Extrait choisi –
# # # # # # #

Jean-Paul avait une belle maison. Grande, chaleureuse, confortable. Il l’avait achetée il y a 30 ans, et il en était très fier.
Dès qu’il avait de l’argent, Jean-Paul ajoutait quelque chose à sa maison. Une terrasse, un gazebo, un cabanon, une clôture, une piscine hors terre…
L’autre jour, Jean-Paul était allongé dans sa cour, en train de siroter un bon verre de sangria. Il regardait sa maison, et il se disait que le temps était venu d’acheter un deck en bois traité quand une partie du toit s’est détachée et lui est tombée dessus.
Il est mort sur le coup.
Bienvenue au Québec, terre du têtard qui rêve d’être aussi gros que le boeuf.
Vous en voulez, des nouvelles autoroutes? En v’là! Une pour le maire Machin de Tite-Ville, une autre pour la mairesse Bidule de Trou-Bled. Un pont pour monsieur Bedondaine, un viaduc pour madame Bonnemère, mettez-en, c’est pas de l’onguent!
Quand c’est le temps de développer, le Québec n’est jamais à court de fric.
Mais quand vient le temps de réparer les autoroutes et les ponts existants, comme devrait le faire n’importe quel propriétaire un tant soit peu responsable, on n’a jamais un sou.
Que voulez-vous, ce n’est pas spectaculaire, la réfection. Ce n’est pas photogénique. Alors que couper un ruban rouge sous les applaudissements de la foule, ça frappe toujours l’imagination…
On dit que le Québec est sorti de l’ère duplessiste, que la Grande Noirceur est loin derrière nous.
Faux.
Nous avons encore les deux pieds dedans.
Nos politiciens gagnent toujours des votes en promettant de nouveaux ponts et de nouvelles autoroutes.
Le Québec voit grand, le Québec voit loin.
Dommage qu’il n’ait pas une aussi bonne vue quand vient le temps d’analyser l’état de santé de ses infrastructures. S’il observait attentivement la branche sur laquelle il est assis, il se péterait peut-être moins les bretelles.
Le Québec est comme Jean-Paul. Une belle maison, un gros terrain. Une cheminée qui caresse les nuages. Mais une dette abyssale qui creuse un trou jusqu’en Chine.
On ne veut pas seulement le beurre et l’argent du beurre. On veut le beurre, l’argent du beurre, le couteau à beurre, l’assiette à beurre, la vache, le pain et le cul de la fermière.
Un système d’éducation avant-gardiste, des hôpitaux hyper-performants, un filet social sécuritaire et une fonction publique protégée jusqu’à la fin de ses jours.
Tout ça, sans remettre en question nos acquis sociaux, bien sûr.

# # # # # # #

Extrait de données –
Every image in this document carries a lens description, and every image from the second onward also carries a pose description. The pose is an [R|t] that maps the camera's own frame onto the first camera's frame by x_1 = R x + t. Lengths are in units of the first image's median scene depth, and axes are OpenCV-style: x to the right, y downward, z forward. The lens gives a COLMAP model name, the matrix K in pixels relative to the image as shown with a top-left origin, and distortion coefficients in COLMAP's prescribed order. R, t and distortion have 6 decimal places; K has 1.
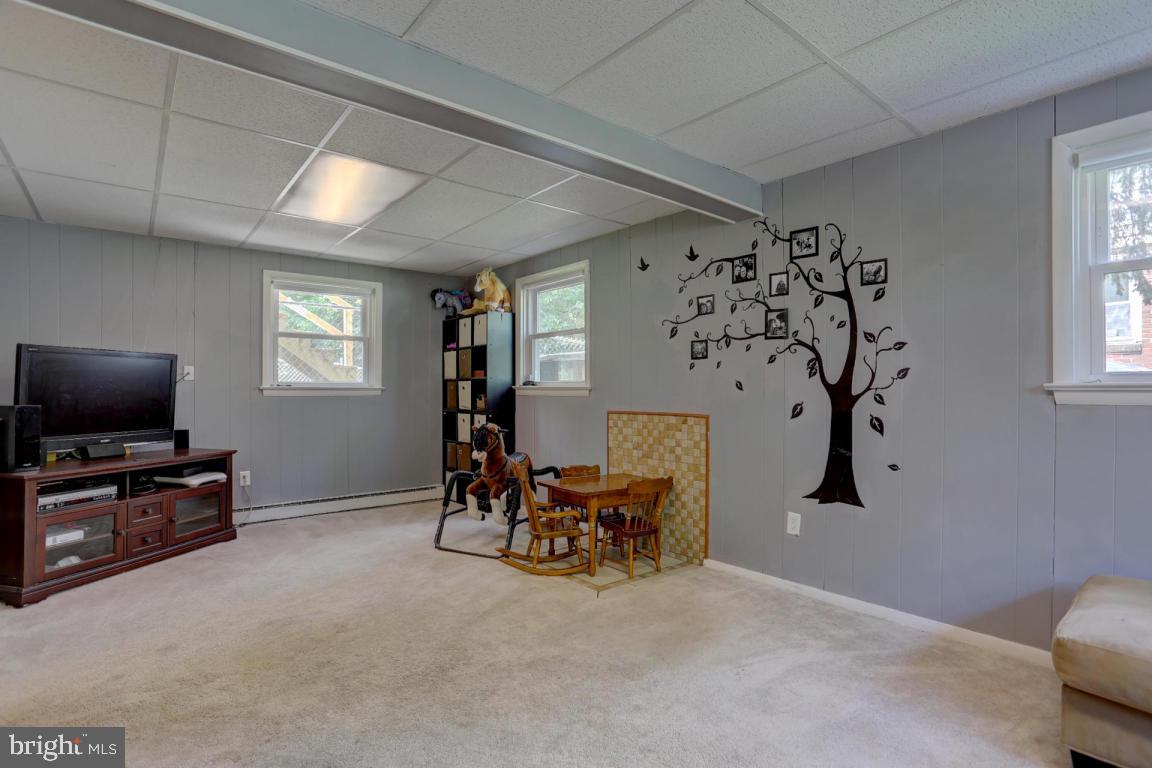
lens RADIAL K [[571.0, 0, 576.0], [0, 571.0, 388.1], [0, 0, 1]] dist [-0.070690, 0.031758]
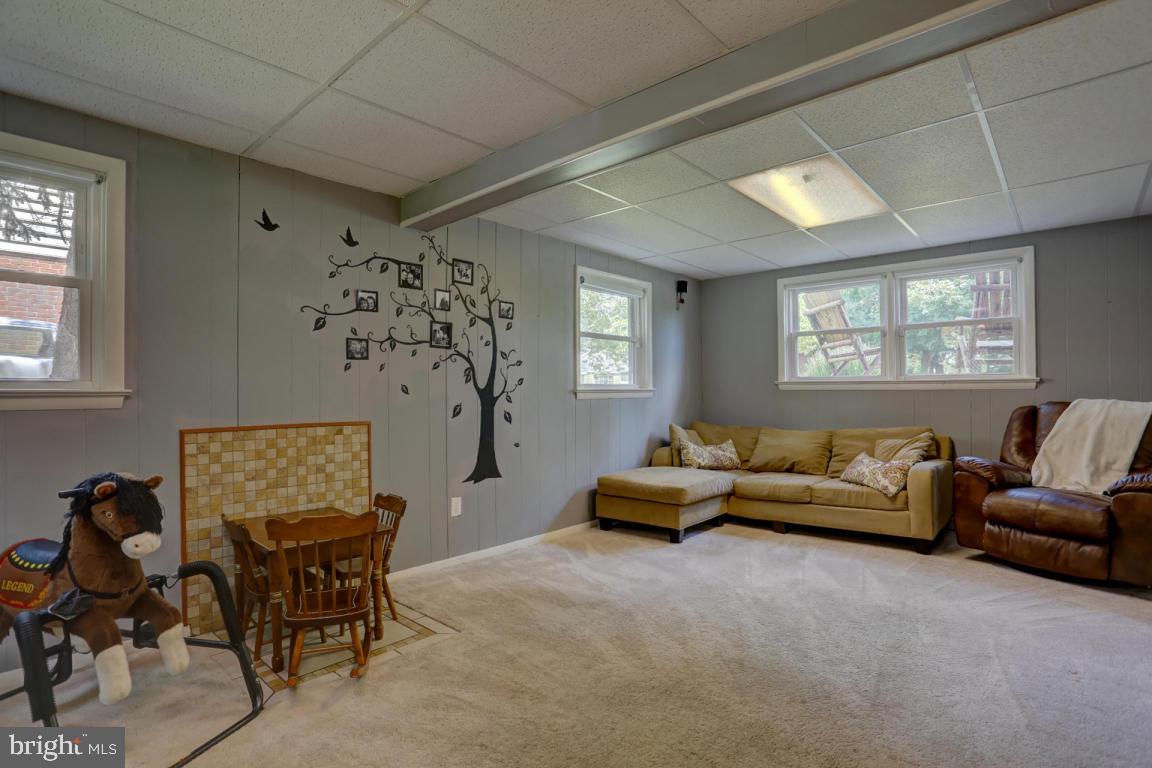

# # # # # # #

Liste d'activités –
a – Répondez à ces questions sur la chronique consacrée aux infrastructures du Québec :
(i) Il y a combien d'années Jean-Paul avait-il acheté sa maison ?
(ii) Que buvait Jean-Paul, allongé dans sa cour ?
(iii) Selon le texte, que promettent les politiciens pour gagner des votes ?
b – Poursuivez la chronique sur les infrastructures du Québec à partir de l'endroit où elle s'arrête.

Réponses par tâche –
a –
(i) Il y a 30 ans.
(ii) Un verre de sangria.
(iii) De nouveaux ponts et de nouvelles autoroutes.

b –
Ne touchez pas aux frais de scolarité, car je grimpe dans les rideaux! Ne rouvrez pas le dossier des postes de péage, car je descends dans la rue!
Et après ça, on se demande pourquoi le Québec est endetté…
Vous savez ce que je ferais si j’étais premier ministre du Québec?
J’instaurerais des cours d’économie obligatoires dès le niveau élémentaire.
Car les Québécois ne connaissent rien à l’argent. L’économie, pour nous, c’est du chinois, du latin. Une langue abstraite que seuls les autres comprennent.
Les pages économiques des journaux, ça sert à emballer le poisson, c’est tout.
On n’a aucune idée comment fonctionne un budget. Ni un budget familial, et encore moins un budget provincial. Il y a de l’argent dans le compte? On le dépense. Il n’y en a plus? On utilise la carte de crédit. Pas plus compliqué que ça.
Et que fera-t-on lorsqu’on sera vieux et qu’on croulera sous les dettes? Bof, que sera sera, comme le chantait Doris Day.
"Nous n’héritons pas de la Terre de nos parents, nous l’empruntons à nos enfants", disent les écolos.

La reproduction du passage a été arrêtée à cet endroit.